La Chine ouvre grand ses portes : comment la Côte d’Ivoire peut saisir cette chance historique
Randolphe G. Kichiedou, PhD en agroéconomie, analyse les implications profondes de la nouvelle politique tarifaire chinoise pour l’économie ivoirienne et ses secteurs stratégiques.
Une mesure qui redessine les relations économiques sino-africaines
Depuis le 1er mai 2026, la Chine applique une politique de « zéro droit de douane » sur les importations en provenance de 53 pays africains, dont la Côte d’Ivoire. Cette initiative, bien plus qu’un geste symbolique, marque un tournant dans la coopération économique entre les deux continents.
Comme le souligne l’agroéconomiste, cette décision s’inscrit dans une volonté affichée de Pékin de rééquilibrer les échanges commerciaux. Malgré des échanges bilatéraux atteignant 348 milliards de dollars en 2025, la relation reste déséquilibrée : l’Afrique exporte principalement des matières premières tandis que la Chine domine les exportations de produits manufacturés à haute valeur ajoutée.
Pour la Côte d’Ivoire, un avantage compétitif à exploiter sans délai
Avec un volume d’échanges de près de 5 milliards de dollars en 2024, la Côte d’Ivoire occupe déjà la position de premier partenaire commercial chinois en Afrique de l’Ouest. L’élimination des droits de douane représente donc une opportunité concrète pour dynamiser les exportations et renforcer la position des entreprises ivoiriennes sur le marché chinois.
L’impact potentiel est multiple :
- Stimulation des exportations et augmentation des recettes en devises
- Diversification des débouchés pour les produits ivoiriens
- Attraction d’investissements dans les secteurs productifs et agro-industriels
- Création d’emplois grâce à la montée en puissance des chaînes de valeur locales
Les filières ivoiriennes face à l’opportunité chinoise
Plusieurs secteurs clés de l’économie ivoirienne sont particulièrement concernés par cette ouverture :
Le cacao : un potentiel inexploité à valoriser
Premier producteur mondial de cacao, la Côte d’Ivoire pourrait tirer un avantage considérable de cette mesure en exportant davantage de produits transformés plutôt que de fèves brutes. Beurre de cacao, poudre ou chocolat permettraient de capter une part bien plus importante de la valeur ajoutée.
L’anacarde : du brut à la transformation industrielle
Leader mondial en production de noix brutes, le pays doit désormais accélérer sa transformation industrielle pour exporter des produits finis et semi-finis, répondant ainsi à la demande croissante en Chine.
D’autres secteurs porteurs
Le café, dont la consommation explose en Chine, les fruits tropicaux en forte demande, ainsi que les produits agroalimentaires et halieutiques figurent également parmi les filières à fort potentiel.
Les défis à surmonter pour concrétiser cette opportunité
Si l’avantage tarifaire est indéniable, son plein potentiel reste conditionné par la capacité des entreprises ivoiriennes à répondre aux exigences strictes du marché chinois.

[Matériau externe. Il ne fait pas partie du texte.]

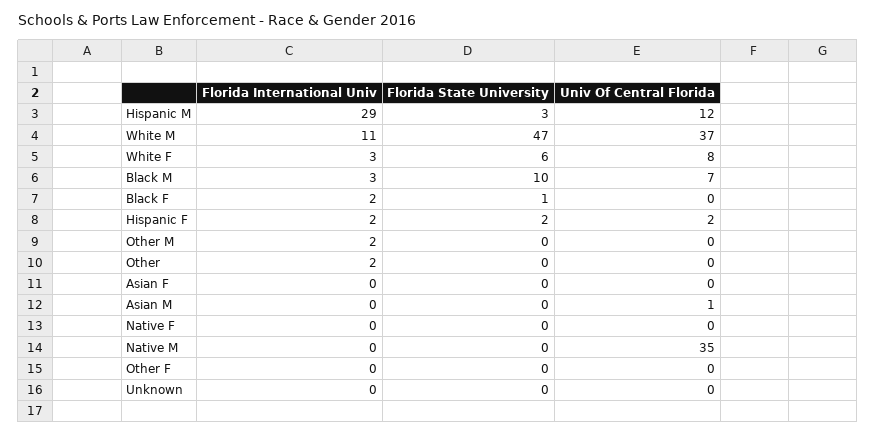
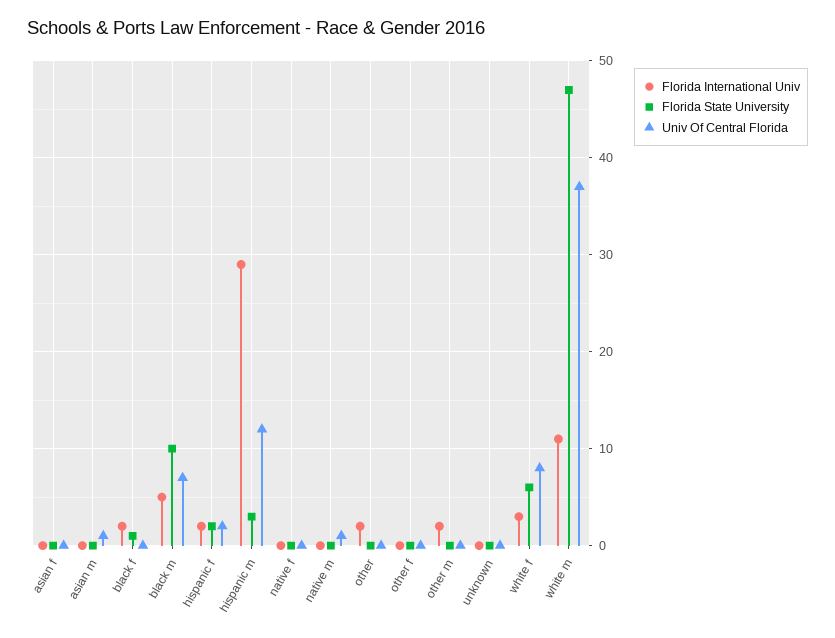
Florida International Univ, Black M: 3 -> 5
Univ Of Central Florida, Native M: 35 -> 1

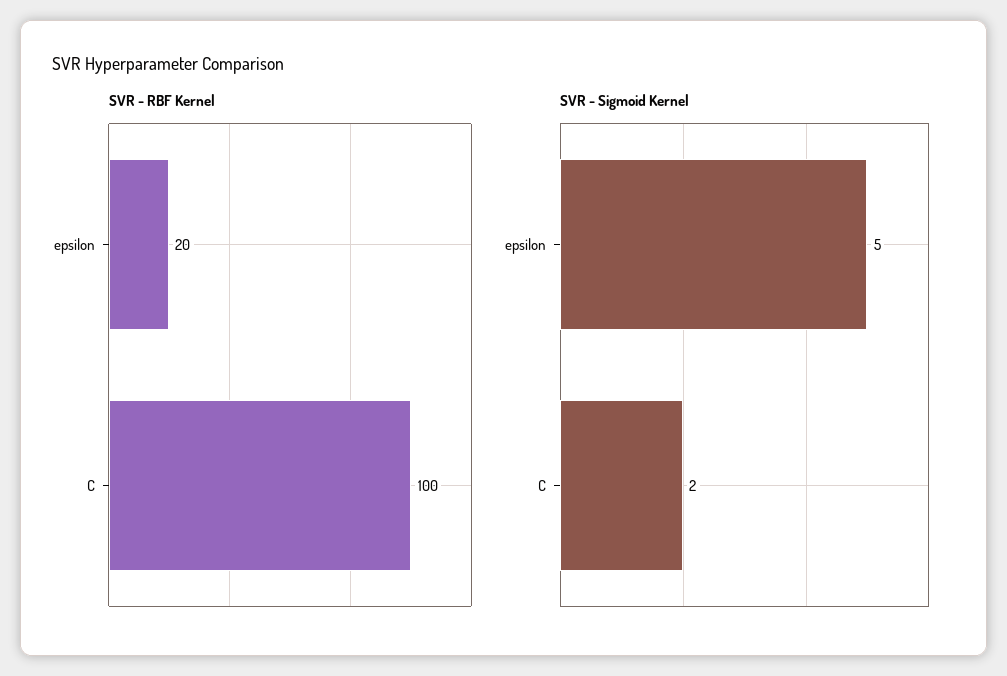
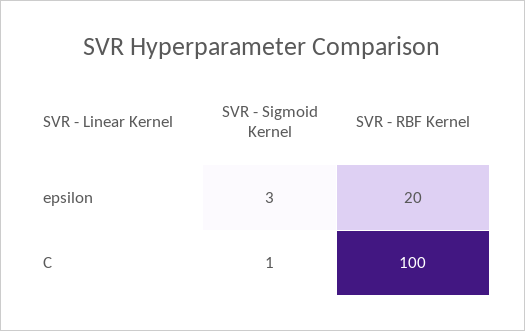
SVR - Sigmoid Kernel, epsilon: 5 -> 3
SVR - Sigmoid Kernel, C: 2 -> 1

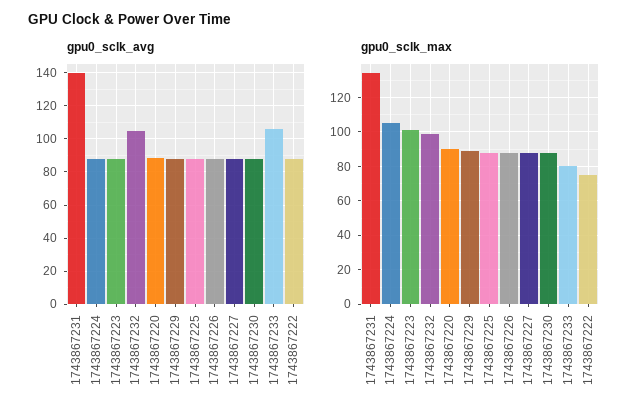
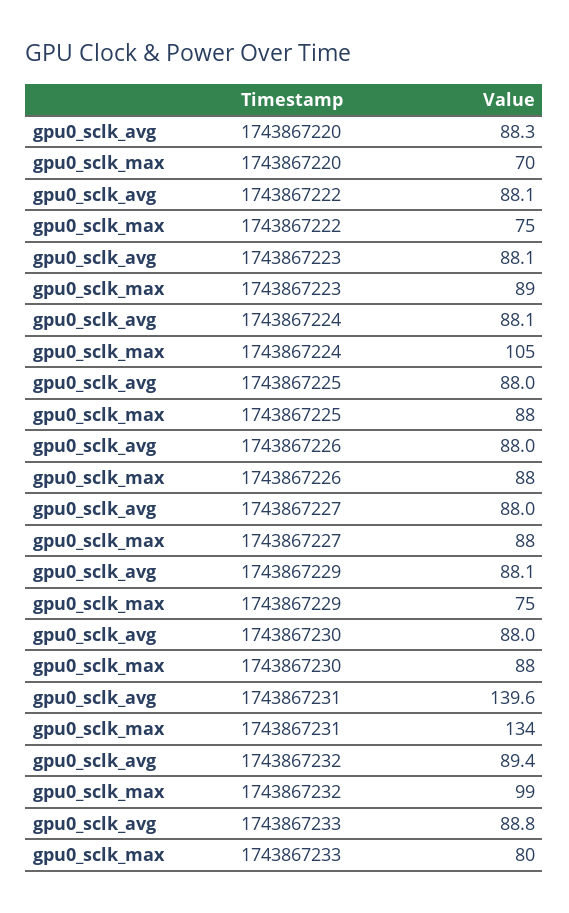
gpu0_sclk_avg, 1743867232: 105 -> 89.4
gpu0_sclk_avg, 1743867233: 105 -> 88.8
gpu0_sclk_max, 1743867223: 100 -> 89
gpu0_sclk_max, 1743867220: 90 -> 70
gpu0_sclk_max, 1743867229: 90 -> 75

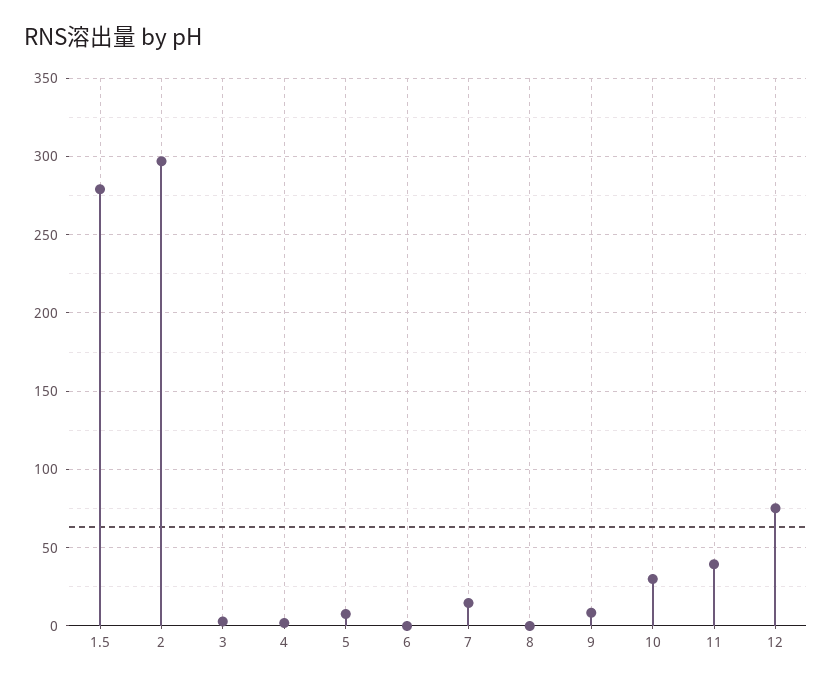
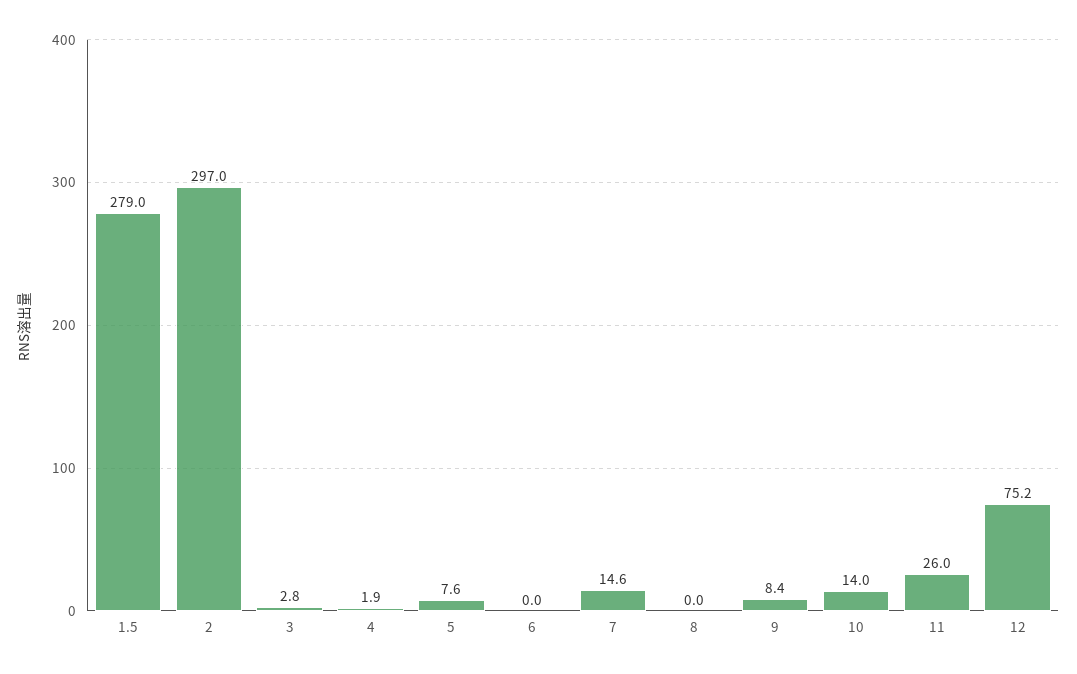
10: 30 -> 14
11: 40 -> 26

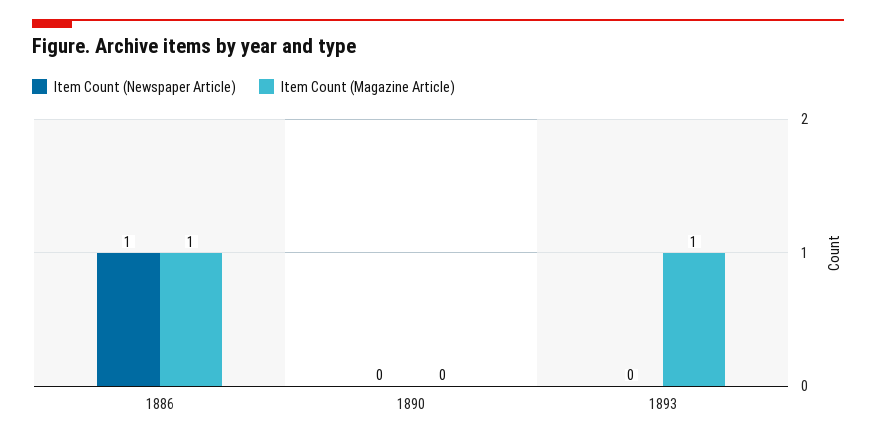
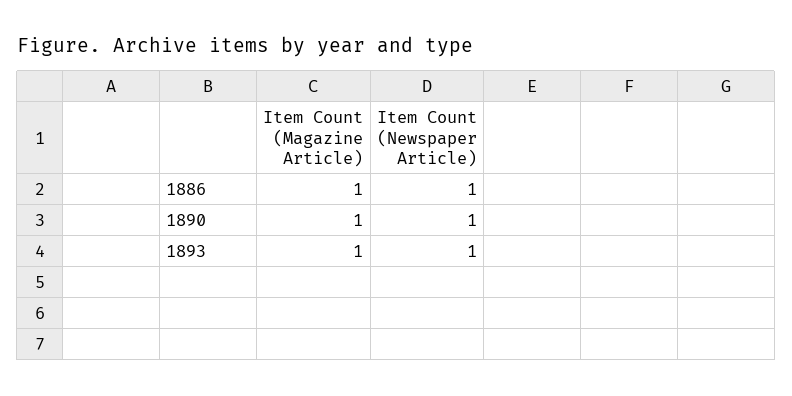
Item Count (Newspaper Article), 1890: 0 -> 1
Item Count (Magazine Article), 1890: 0 -> 1
Item Count (Newspaper Article), 1893: 0 -> 1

L’expert met en lumière les principaux obstacles :
- Normes sanitaires et phytosanitaires strictes imposées par l’Administration générale des douanes chinoise (Gacc)
- Certifications internationales obligatoires (ISO, HACCP, etc.)
- Amélioration du conditionnement et de la logistique
- Maîtrise de la chaîne du froid pour les produits périssables
Sans une montée en gamme immédiate, l’avantage du « zéro droit de douane » risquerait de rester théorique, sans impact réel sur l’économie ivoirienne.
Vers une stratégie nationale d’accompagnement
Pour transformer cette opportunité en levier de développement durable, la Côte d’Ivoire doit mettre en place une stratégie coordonnée entre les secteurs public et privé. Les priorités identifiées par l’expert incluent :
- Renforcer la compétitivité des entreprises exportatrices
- Faciliter l’accès aux certifications et aux normes internationales
- Développer les infrastructures logistiques pour une meilleure connectivité
- Soutenir l’agro-industrie et la transformation locale
- Accompagner les PME dans leur accès au marché chinois
Conclusion : une fenêtre ouverte à saisir avec détermination
La politique chinoise de « zéro droit de douane » représente indéniablement une chance historique pour la Côte d’Ivoire. Cependant, comme le souligne Randolphe G. Kichiedou, son succès dépendra entièrement de la capacité du pays à transformer cette opportunité en actions concrètes.
L’enjeu n’est plus seulement commercial, mais structurel : passer d’une économie basée sur l’exportation de matières premières à un modèle intégré de production et de transformation à haute valeur ajoutée.
La fenêtre est désormais ouverte. C’est à la Côte d’Ivoire de la franchir avec ambition, rigueur et vision stratégique.